Au début, je voulais le battre ou l’insulter et changer d’agence, mais ensuite j’ai commencé à y penser. Je n’ai jamais analysé les relations des autres auparavant, mais vraiment, mes collègues de l’industrie sont toujours apparus avec des femmes extrêmement attirantes.

Ils étaient jeunes, beaux, les fixant comme sur la photo. Et même s’ils ne le faisaient pas, ils appartenaient au groupe des « célèbres, significatifs, connectés ». Il m’est venu à l’esprit que les partenaires dans ce monde servent d’ornement pour le prestige ou de tremplin pour monter encore plus haut, gagner encore plus.

Elle était si… ordinaire

Ma petite amie n’appartenait à aucun de ces groupes, et j’ai commencé à remarquer les défauts d’Anita signalés par des collègues et j’ai été vraiment étonné que que je ne les avais pas vus auparavant.

Ce n’est peut-être pas juste, mais j’avais l’impression d’en avoir grandi comme si j’avais grandi avec de vieux vêtements, qui n’étaient plus à la mode et gênaient mes mouvements. Elle n’avait aucun goût et n’aimait pas s’habiller, et quand les gens à son image l’entassaient dans des robes funky, elle avait l’air d’être déguisée.

Et elle s’ennuyait visiblement. Étonnamment, ça ne me dérangeait pas de pleurnicher avant. D’autres femmes présentes aux réunions brillaient de centaines de sourires et se penchaient soigneusement pour prendre des photos, tandis qu’elle bâillait quelque part dans un coin. Et elle n’était certainement reconnaissante à personne.

Même si elle savait que je le voulais. Elle aurait pu essayer, mais elle ne pensait pas devoir le faire. Parce qu’elle a fait son travail, parce qu’elle m’a soutenu, et maintenant je dois l’aimer et lui être reconnaissant jusqu’à la mort.

Tout cela a jeté une ombre sur notre relation pour rendre – prévisible – mettre fin. Spectaculaire, parce que j’ai été frappé au visage quand je lui ai proposé de la récompenser pour des années de sacrifice et de rester avec moi.

Si son amour pour moi a vacillé jusqu’à présent, alors à ce moment-là, elle s’est effondrée avec un bang. Je suis devenu un connard. C’est difficile. Nous sommes désolés d’avoir rompu autant, mais au moins avec succès.

Les années ont passé et j’étais toujours fou

La nouvelle que j’étais disponible pour le tournage a fait le tour du monde. J’ai vite appris que c’était ainsi beaucoup de femmes s’intéressent à moialors j’ai fait ce que n’importe quel mec ferait à ma peau : je me suis jeté dans un tourbillon de plaisir.
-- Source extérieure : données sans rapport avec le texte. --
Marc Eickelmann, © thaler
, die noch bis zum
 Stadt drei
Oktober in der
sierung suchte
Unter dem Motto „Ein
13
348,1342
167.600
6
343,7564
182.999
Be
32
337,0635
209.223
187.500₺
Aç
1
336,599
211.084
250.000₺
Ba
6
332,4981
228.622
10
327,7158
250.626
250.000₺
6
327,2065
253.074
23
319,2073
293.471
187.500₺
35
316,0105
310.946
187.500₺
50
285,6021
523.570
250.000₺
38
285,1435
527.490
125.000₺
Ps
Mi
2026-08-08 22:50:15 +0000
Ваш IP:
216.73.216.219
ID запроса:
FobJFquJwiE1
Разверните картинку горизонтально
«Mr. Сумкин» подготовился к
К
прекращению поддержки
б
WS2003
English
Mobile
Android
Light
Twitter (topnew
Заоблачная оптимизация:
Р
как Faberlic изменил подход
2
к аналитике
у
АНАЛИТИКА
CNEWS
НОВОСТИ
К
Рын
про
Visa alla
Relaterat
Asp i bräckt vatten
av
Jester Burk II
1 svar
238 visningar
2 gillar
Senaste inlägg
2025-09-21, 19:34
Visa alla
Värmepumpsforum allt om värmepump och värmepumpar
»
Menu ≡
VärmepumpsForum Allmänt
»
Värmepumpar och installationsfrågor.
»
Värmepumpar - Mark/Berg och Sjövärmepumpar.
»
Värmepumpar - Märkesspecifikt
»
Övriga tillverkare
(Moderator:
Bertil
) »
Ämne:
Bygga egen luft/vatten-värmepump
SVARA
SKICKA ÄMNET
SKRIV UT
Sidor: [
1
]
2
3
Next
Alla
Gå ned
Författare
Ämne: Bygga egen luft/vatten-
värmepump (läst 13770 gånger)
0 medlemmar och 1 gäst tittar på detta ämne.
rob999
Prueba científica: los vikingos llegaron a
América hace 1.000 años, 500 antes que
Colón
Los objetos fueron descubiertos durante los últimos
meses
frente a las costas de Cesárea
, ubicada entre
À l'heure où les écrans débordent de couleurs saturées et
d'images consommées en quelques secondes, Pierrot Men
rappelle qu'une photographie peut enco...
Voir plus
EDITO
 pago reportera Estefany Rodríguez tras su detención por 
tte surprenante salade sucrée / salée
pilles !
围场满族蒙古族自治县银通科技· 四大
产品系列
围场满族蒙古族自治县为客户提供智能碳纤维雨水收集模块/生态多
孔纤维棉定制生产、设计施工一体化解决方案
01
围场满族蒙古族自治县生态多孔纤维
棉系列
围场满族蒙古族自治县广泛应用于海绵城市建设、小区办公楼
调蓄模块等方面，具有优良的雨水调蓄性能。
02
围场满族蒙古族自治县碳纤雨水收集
J’ai utilisé ma vie, changeant les filles comme des gants. À tel point que parfois je ne me souvenais plus du nom de la personne qui se promenait dans ma maison.
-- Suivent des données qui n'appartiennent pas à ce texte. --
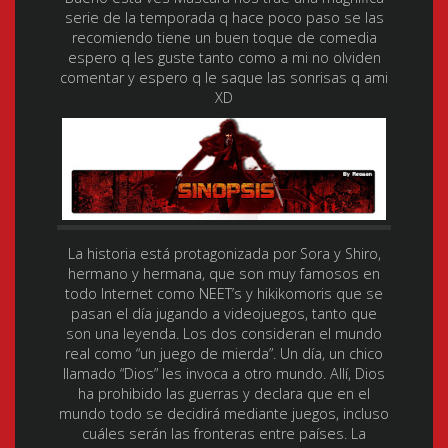
serie de la temporada q hace poco paso se las
recomiendo tiene un buen toque de comedia
espero q les guste tanto como a mi no olviden
comentar y espero q le saque las sonrisas q ami
XD
La historia está protagonizada por Sora y Shiro,
hermano y hermana, que son muy famosos en
todo Internet como NEET’s y hikikomoris que se
pasan el día jugando a videojuegos, tanto que
son una leyenda. Los dos consideran el mundo
real como “un juego de mierda”. Un día, un chico
llamado “Dios” les invoca a otro mundo. Allí, Dios
ha prohibido las guerras y declara que en el
mundo todo se decidirá mediante juegos, incluso
cuáles serán las fronteras entre países. La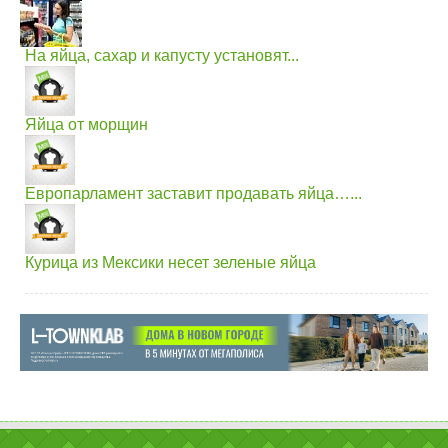
На яйца, сахар и капусту установят...
Яйца от морщин
Европарламент заставит продавать яйца…...
Курица из Мексики несет зеленые яйца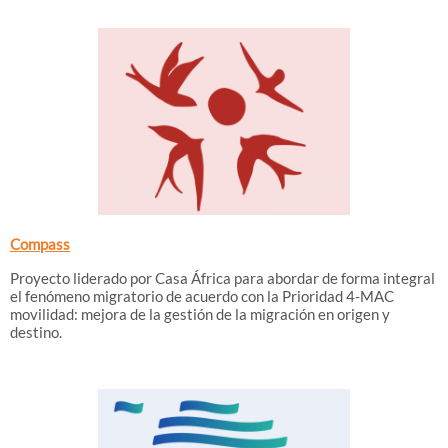
Compass
Proyecto liderado por Casa África para abordar de forma integral
el fenómeno migratorio de acuerdo con la Prioridad 4-MAC
movilidad: mejora de la gestión de la migración en origen y
destino.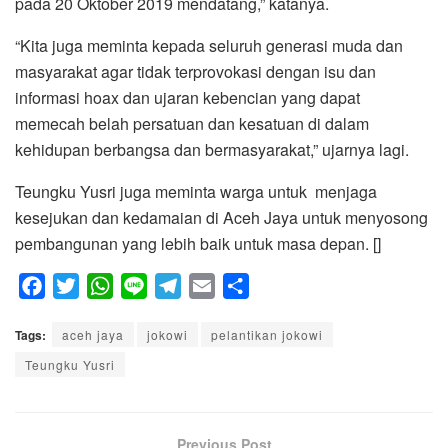
pada 20 Oktober 2019 mendatang,” katanya.
“Kita juga meminta kepada seluruh generasi muda dan
masyarakat agar tidak terprovokasi dengan isu dan
informasi hoax dan ujaran kebencian yang dapat
memecah belah persatuan dan kesatuan di dalam
kehidupan berbangsa dan bermasyarakat,” ujarnya lagi.
Teungku Yusri juga meminta warga untuk menjaga
kesejukan dan kedamaian di Aceh Jaya untuk menyosong
pembangunan yang lebih baik untuk masa depan. []
F
T
W
L
T
E
S
a
w
h
i
e
m
h
Tags:
c
aceh jaya
i
a
n
jokowi
l
pelantikan jokowi
a
a
e
t
t
e
e
i
r
Teungku Yusri
b
t
s
g
l
e
o
e
A
r
o
r
p
a
Previous Post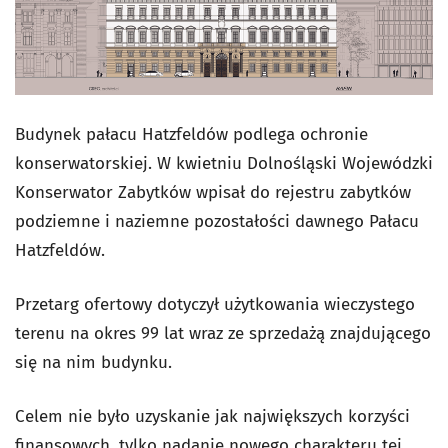
Budynek pałacu Hatzfeldów podlega ochronie
konserwatorskiej. W kwietniu Dolnośląski Wojewódzki
Konserwator Zabytków wpisał do rejestru zabytków
podziemne i naziemne pozostałości dawnego Pałacu
Hatzfeldów.
Przetarg ofertowy dotyczył użytkowania wieczystego
terenu na okres 99 lat wraz ze sprzedażą znajdującego
się na nim budynku.
Celem nie było uzyskanie jak największych korzyści
finansowych, tylko nadanie nowego charakteru tej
Ce qui n’avait pas vraiment d’importance car il fut bientôt remplacé par un autre. Plus jeune, plus jolie ou… plus connectée. Parce que parfois c’était moi qui faisais la décoration. Un travail est un travail, et celui qui fait passer sa carrière avant ses sentiments n’est plus un problème. Le succès, le sexe et les autres plaisirs corporels sont remplacés par l’amour, l’intimité, la vraie intimité, qui peut être dangereuse car elle peut être utilisée contre vous, il vaut donc mieux l’éviter.

je ne me suis pas avoué, que j’ai fait entièrement confiance à une femme et que j’ai volontairement renoncé à elle. Je ne ferai plus confiance à un étranger…
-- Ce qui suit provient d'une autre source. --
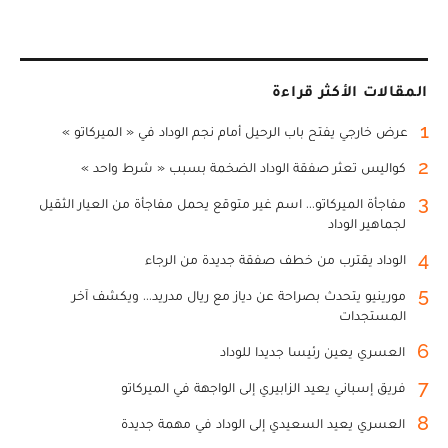
المقالات الأكثر قراءة
1
عرض خارجي يفتح باب الرحيل أمام نجم الوداد في « الميركاتو »
2
كواليس تعثر صفقة الوداد الضخمة بسبب « شرط واحد »
3
مفاجأة الميركاتو... اسم غير متوقع يحمل مفاجأة من العيار الثقيل
لجماهير الوداد
4
الوداد يقترب من خطف صفقة جديدة من الرجاء
5
مورينيو يتحدث بصراحة عن دياز مع ريال مدريد... ويكشف آخر
المستجدات
6
العسري يعين رئيسا جديدا للوداد
7
فريق إسباني يعيد الزابيري إلى الواجهة في الميركاتو
8
العسري يعيد السعيدي إلى الوداد في مهمة جديدة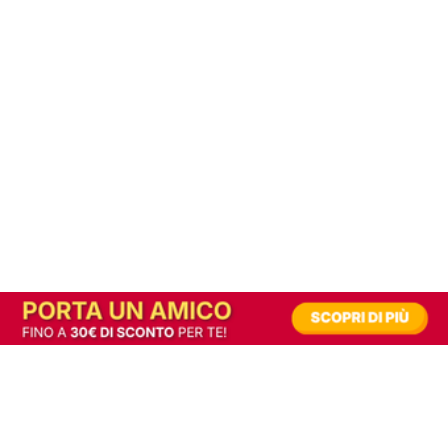
In alternativa, prova la versione digitale!
|
Abbonati
Contribuisci a mantenere questo sito gratuito
Riusciamo a fornire informazione gratuita grazie alla pubblicità erogata dai nostri
partner.
Accettando i consensi richiesti permetti ai nostri partner di creare un'esperienza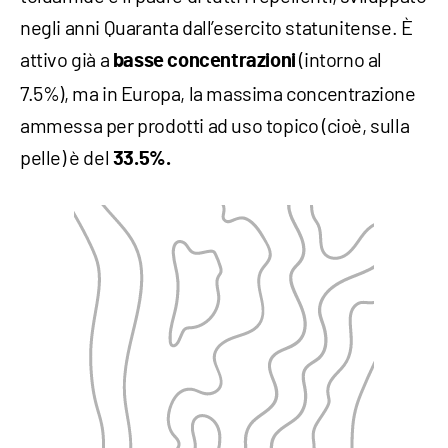
negli anni Quaranta dall’esercito statunitense. È
attivo già a
(intorno al
basse concentrazioni
7.5%), ma in Europa, la massima concentrazione
ammessa per prodotti ad uso topico (cioè, sulla
pelle) è del
33.5%.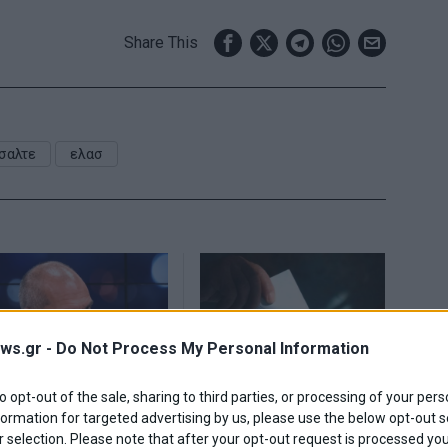
Share This
σαλτε
ελασ
ws.gr -
Do Not Process My Personal Information
to opt-out of the sale, sharing to third parties, or processing of your pers
formation for targeted advertising by us, please use the below opt-out s
 Βαρουφάκης: «Πρέπει
Interview: Στο 31,2% η
 καταργήσουμε τα
ΝΔ – Στο 3,3% η
 selection. Please note that after your opt-out request is processed y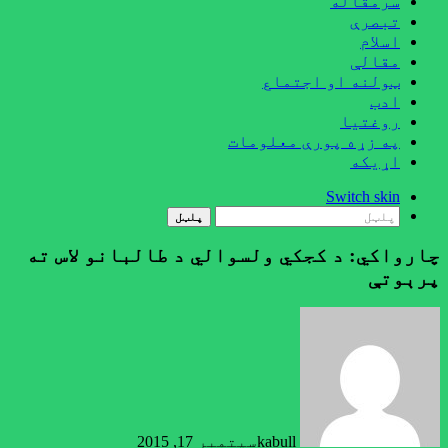
سرمقاله
تبصرې
اسلام
مقالې
ټولنه او اجتماع
ادب
روغتيا
په زړه پورې معلومات
اړيکه
Switch skin
پلټل
چارواکي: د کجکي ولسوالي د طالبانو لاس ته
پرېوتې
kabull
سپتمبر 17, 2015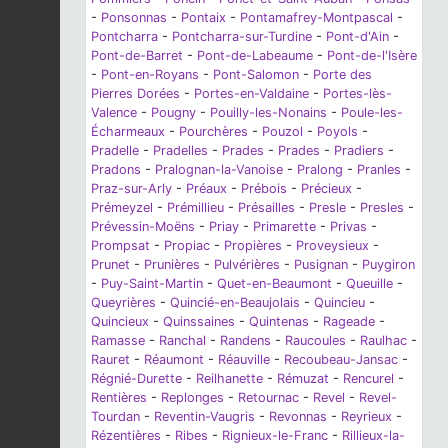
-
Ponsonnas
-
Pontaix
-
Pontamafrey-Montpascal
-
Pontcharra
-
Pontcharra-sur-Turdine
-
Pont-d'Ain
-
Pont-de-Barret
-
Pont-de-Labeaume
-
Pont-de-l'Isère
-
Pont-en-Royans
-
Pont-Salomon
-
Porte des
Pierres Dorées
-
Portes-en-Valdaine
-
Portes-lès-
Valence
-
Pougny
-
Pouilly-les-Nonains
-
Poule-les-
Écharmeaux
-
Pourchères
-
Pouzol
-
Poyols
-
Pradelle
-
Pradelles
-
Prades
-
Prades
-
Pradiers
-
Pradons
-
Pralognan-la-Vanoise
-
Pralong
-
Pranles
-
Praz-sur-Arly
-
Préaux
-
Prébois
-
Précieux
-
Prémeyzel
-
Prémillieu
-
Présailles
-
Presle
-
Presles
-
Prévessin-Moëns
-
Priay
-
Primarette
-
Privas
-
Prompsat
-
Propiac
-
Propières
-
Proveysieux
-
Prunet
-
Prunières
-
Pulvérières
-
Pusignan
-
Puygiron
-
Puy-Saint-Martin
-
Quet-en-Beaumont
-
Queuille
-
Queyrières
-
Quincié-en-Beaujolais
-
Quincieu
-
Quincieux
-
Quinssaines
-
Quintenas
-
Rageade
-
Ramasse
-
Ranchal
-
Randens
-
Raucoules
-
Raulhac
-
Rauret
-
Réaumont
-
Réauville
-
Recoubeau-Jansac
-
Régnié-Durette
-
Reilhanette
-
Rémuzat
-
Rencurel
-
Rentières
-
Replonges
-
Retournac
-
Revel
-
Revel-
Tourdan
-
Reventin-Vaugris
-
Revonnas
-
Reyrieux
-
Rézentières
-
Ribes
-
Rignieux-le-Franc
-
Rillieux-la-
Elle est partie quand j’ai cessé d’être le mien

Les années ont passé, l’entreprise a prospéré, tout le monde était content. Même ces filles dans le rôle de météores. Personne n’a jamais pleuré pour moi du moins pas trop longtemps. J’ai essuyé mes larmes avec un cadeau coûteux ou j’ai fait le pire à volonté.

Et j’aurais cru que j’étais un gagnant s’il n’y avait pas eu le vide qui a émergé dans les moments où le monde a un peu ralenti. Puis j’ai découvert que je ne savais pas à qui ouvrir. Dans ma vie réussie, quelqu’un me manquait ironiquement, ordinaire, tous les jours, et non pour le plaisir ou la croisière sur un yacht de luxe.

Quand j’ai atteint l’âge mûr, je manquais de chaleur humaine ordinaire, d’intérêt sincère, d’attention mutuelle, de bonheur à ne pas montrer à deux. Toutes ces « pages » ne pouvaient pas me donner ça car je n’ai aimé qu’une seule fille dans ma vie.

Je l’ai repoussée, ignorant négligemment nos sentiments parce que je pensais trouver quelque chose de mieux. Cela ne s’est pas produit. Anita n’était pas particulièrement belle, belle ou très intelligente. Elle bâillait désespérément lors des fêtes et avait l’air bizarre dans les robes de bal.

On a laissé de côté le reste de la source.